Henry V was een Lancaster, die vroeg stierf en daardoor werd opgevolgd door zijn negen maanden jonge zoon Henry VI. Richard III was een York, via via echter verwant aan de Lancasters en daarom belust op de troon van Henry VI. Zo is het een komen en gaan van koningen, kroningen, koningskinderen en hofhoudingen in De Troon van Theatergroep Troost.

Regisseurs van de voorstelling zijn Thomas Lamers en Alwin Pulinckx. Pulinckx hoorde jarenlang als acteur tot het ensemble van Toneelgroep Amsterdam (TA) en speelt nog altijd mee in Kings of War van het gezelschap, in de regie van Ivo van Hove. In zijn regiedebuut laat Pulinckx de acteurs van amateurgezelschap Theatergroep Troost spelen in het – vrijwel leeggehaalde – decor dat Jan Versweyveld ontwierp voor die Kings of War. De bewerking van Bart van den Eynde en Peter van Kraaij werd nog verder ingekort. Voor de toeschouwer leidt die verwantschap misschien tot de verwachting dat De Troon een soort korte toegankelijke versie zal worden van Kings of War. Die verwachting wordt echter niet waargemaakt.

De Troon is, net als Kings of War, een compilatievoorstelling van Shakespeares Henry V, Henry VI en Richard III. Feitelijk is het enige wat deze drie stukken echt bindt het thema: macht en machthebbers die proberen elkaar de loef af te steken, desnoods over lijken. Regisseur Van Hove gebruikt die stukken om zijn visie te geven op verschillende types leiderschap; wie wil, kan daar parallellen in zien met hedendaagse wereldleiders.

Theatergroep Troost meldt de stukken daarentegen te gebruiken om iets te zeggen over familierelaties. Die intentie komt niet uit de verf.

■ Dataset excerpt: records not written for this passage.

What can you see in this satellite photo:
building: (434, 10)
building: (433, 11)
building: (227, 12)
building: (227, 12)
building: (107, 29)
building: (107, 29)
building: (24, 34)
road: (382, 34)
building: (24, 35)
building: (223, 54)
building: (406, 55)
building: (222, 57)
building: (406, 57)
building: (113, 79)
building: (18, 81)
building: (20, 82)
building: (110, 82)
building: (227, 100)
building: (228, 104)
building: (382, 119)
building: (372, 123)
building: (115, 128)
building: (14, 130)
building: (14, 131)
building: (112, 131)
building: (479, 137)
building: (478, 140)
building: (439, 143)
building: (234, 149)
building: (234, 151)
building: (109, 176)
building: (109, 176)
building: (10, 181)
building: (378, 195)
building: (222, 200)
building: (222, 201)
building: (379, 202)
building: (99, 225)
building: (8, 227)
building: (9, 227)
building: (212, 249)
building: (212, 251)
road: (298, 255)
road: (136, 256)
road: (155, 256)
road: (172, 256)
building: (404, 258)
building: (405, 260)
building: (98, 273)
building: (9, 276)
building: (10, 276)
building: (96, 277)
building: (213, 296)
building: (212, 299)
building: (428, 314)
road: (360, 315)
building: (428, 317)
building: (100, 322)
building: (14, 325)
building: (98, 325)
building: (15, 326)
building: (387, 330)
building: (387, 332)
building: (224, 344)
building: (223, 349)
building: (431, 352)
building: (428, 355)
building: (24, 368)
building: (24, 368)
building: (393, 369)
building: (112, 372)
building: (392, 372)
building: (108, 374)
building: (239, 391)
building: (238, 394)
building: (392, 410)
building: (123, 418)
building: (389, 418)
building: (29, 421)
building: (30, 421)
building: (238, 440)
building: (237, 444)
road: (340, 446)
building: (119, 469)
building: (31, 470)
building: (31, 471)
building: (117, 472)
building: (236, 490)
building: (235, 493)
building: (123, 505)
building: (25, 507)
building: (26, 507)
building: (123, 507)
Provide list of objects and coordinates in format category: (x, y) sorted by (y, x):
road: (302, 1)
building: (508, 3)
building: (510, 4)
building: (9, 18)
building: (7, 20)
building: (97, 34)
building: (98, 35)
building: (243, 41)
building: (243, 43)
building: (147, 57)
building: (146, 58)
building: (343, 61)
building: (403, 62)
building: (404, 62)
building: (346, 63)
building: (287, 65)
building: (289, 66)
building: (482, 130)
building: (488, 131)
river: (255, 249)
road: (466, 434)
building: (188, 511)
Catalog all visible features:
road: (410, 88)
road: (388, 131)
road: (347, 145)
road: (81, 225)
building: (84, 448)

De verwantschappen worden wel besproken, maar niet uitgespeeld. Er is te weinig chemie tussen de acteurs. Dat personages wel of geen familie van elkaar zijn, blijkt nergens uit.

Daarnaast is er een alwetende verteller die geregeld op de voorgrond treedt om helderheid te verschaffen over de ingewikkelde machinaties die de plot in petto heeft. Maar die uitleg is niet heel duidelijk en niet strak neergezet, de verteller heeft feitelijk niets te maken met de rest van de voorstelling. Zo struikelt de plot van het ene stuk in het andere, met twaalf acteurs in vaak vage (dubbel-)rollen. De acteurs zijn niet allemaal tekst-vast en ook niet altijd verstaanbaar.

Een grote hindernis voor de genietbaarheid van deze voorstelling is dat de acteurs van regisseur Alwin Pulinckx veel te veel stil moeten staan of zitten. Tegenover elkaar, naast elkaar, vaak ook in groepen. Pulinckx laat de acteurs traag spelen, veel lange pauzes nemen waarin niets gebeurt.

Het geheel wordt daardoor erg statisch. Dat valt des te meer op wanneer ze wel in beweging komen. In een van de laatste scènes van Richard III spelen Lucas Smulders en Marisha Smulders een scène waarin zij om hem heen wandelt, terwijl hij als Richard handenwringend stilstaat. Door die actieve houding krijgt haar beschuldiging meer kracht en dat levert mooi toneel op. Een stuk of wat prettig-burleske vondsten daargelaten, is De Troon voor het overige helaas een onevenwichtig en taai stukje toneel.